Amish Tripathi uses mythology to deliver modern lessons
Gautam Chikermane Gautam Chikermane | 23 Aug, 2019
Amish Tripathi (Illustration: Saurabh Singh)
IN THE THIRD of his five-book Ram Chandra Series, Raavan: Enemy of Aryavarta, Amish Tripathi explores evil, situating it in the character of Raavan. Here he unsheathes Raavan’s core personality that is dark enough on its own. But this darkness spills over into darker shades of black when destiny writes out his path using crayons of self-preservation and revenge. Raavan is arguably the most complex villain in Indian literature, and Amish delivers one of the kind we have never met, re-imagining evil in ways we have not known.
The continuum of this great saga matches Amish’s commentary on modern India. Weaving familiar characters and their stories, he uses ancient time-space landscapes to deliver modern-day lessons. From independent India’s relentless contempt for wealth creation and the choking hold of bureaucracy on its people in general to the exploration of the recent Sabarimala controversy in particular, Amish continues with his bigger motive: to make India ‘worthy of our ancestors once again’.
Evil, as students of Indian philosophies know, is not a judgement. Indian thought rejects political tools such as heaven and hell, believers and non-believers, or even a god that punishes, which forms the essentials of Abrahamic faiths.

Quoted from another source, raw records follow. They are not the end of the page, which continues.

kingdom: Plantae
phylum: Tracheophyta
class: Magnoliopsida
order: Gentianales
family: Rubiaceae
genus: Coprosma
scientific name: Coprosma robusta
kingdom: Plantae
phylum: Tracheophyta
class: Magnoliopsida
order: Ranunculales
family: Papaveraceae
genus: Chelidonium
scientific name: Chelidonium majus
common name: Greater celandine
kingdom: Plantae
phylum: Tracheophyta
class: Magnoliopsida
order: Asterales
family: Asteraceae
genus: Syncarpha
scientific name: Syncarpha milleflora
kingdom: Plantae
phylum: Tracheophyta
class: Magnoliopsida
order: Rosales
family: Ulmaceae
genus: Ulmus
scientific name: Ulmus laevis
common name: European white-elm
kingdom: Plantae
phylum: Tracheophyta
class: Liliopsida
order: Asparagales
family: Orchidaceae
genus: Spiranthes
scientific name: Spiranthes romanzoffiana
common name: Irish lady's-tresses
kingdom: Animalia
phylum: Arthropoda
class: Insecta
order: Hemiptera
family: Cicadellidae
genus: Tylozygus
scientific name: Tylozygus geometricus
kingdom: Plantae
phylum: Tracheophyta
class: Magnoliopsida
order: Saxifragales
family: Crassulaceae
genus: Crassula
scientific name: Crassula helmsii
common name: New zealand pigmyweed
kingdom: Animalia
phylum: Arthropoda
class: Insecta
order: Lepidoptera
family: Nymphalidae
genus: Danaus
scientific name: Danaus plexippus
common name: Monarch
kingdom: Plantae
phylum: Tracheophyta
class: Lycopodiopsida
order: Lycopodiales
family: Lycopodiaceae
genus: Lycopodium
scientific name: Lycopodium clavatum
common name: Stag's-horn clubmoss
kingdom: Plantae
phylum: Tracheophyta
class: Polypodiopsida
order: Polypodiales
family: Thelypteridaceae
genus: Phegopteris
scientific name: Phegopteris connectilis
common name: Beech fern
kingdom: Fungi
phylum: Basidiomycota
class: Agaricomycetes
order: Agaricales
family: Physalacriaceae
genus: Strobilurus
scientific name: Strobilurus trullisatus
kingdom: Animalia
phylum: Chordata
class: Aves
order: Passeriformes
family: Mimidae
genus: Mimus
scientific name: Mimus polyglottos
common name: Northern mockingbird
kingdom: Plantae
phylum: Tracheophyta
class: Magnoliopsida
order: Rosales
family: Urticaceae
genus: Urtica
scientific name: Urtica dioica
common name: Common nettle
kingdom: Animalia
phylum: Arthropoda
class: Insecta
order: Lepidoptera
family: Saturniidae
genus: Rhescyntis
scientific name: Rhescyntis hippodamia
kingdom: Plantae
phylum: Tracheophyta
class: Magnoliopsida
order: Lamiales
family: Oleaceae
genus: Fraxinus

Here, among the several underlying layers of philosophy one stands tall: Dharma, itself an abstraction that changes from one being, one situation, one karmic expression to another. Such complexity of thought is impossible to turn into commandments, dictums, dogmas.
In Amish’s darkest work so far, Raavan captures this subtlety and takes you on a rollercoaster of compassion and fury, love and rage, strategy and spontaneity. Barring the accentuated edges, we discover in ourselves a few shades of Raavan’s darkness. We move with his ambitions, weep in his grief, flow with his faith, celebrate his revenge, baulk at his brutality, judge his retributions and get startled at the climactic ironies of fate—we are wonderstruck at Amish’s craft of storytelling. Each reader will view Amish’s Raavan in her own way, even as she will explore the several Raavans within.
The pace of the book varies with the depths to which Amish explores situations that give us windows with which to view Raavan. One of the longest and most intense sequences in this tension-filled and Amish’s most violent book focuses on the flame of light burning within Raavan. You can literally see how Raavan’s pursuit of Vedavati is transforming him, bringing a flicker of light here, a ray of hope there. From the physical to the philosophical, the discourse between the two, both silent as well as verbal, is beautiful, gentle, calming—a complete antithesis to what Raavan stands for. Having built the scenario, Amish is as merciless as Raavan while destroying it, brutally extinguishing all hope of any good in him. Absolutely brilliant.
Looming in the shadow of Raavan’s are other characters that will bloom in the next two books: heroes Ram and Sita, twists of a larger game being played by gurus Vishwamitra and Vashishtha, and Raavan’s son Indrajit. But above all, the one character that trails him like a shadow, physically as well as in inner explorations, is his brother Kumbhakarna, hard on the outside but gentle within, virtually Raavan’s alter ego. Again, Amish’s Kumbhakarna is unlike any we’ve seen. He is devoted to Raavan but is also his conscience; he supports him in all actions but baulks at adharma. Kumbhakarna, I sense, will be a character we will weep the most for—in the last book.
With Raavan, Amish has brought all major characters and contexts, including the war over Vishnu, to a single point. On his bowstring of storytelling, the arrow has been pulled back fully. In the next two books he will release it.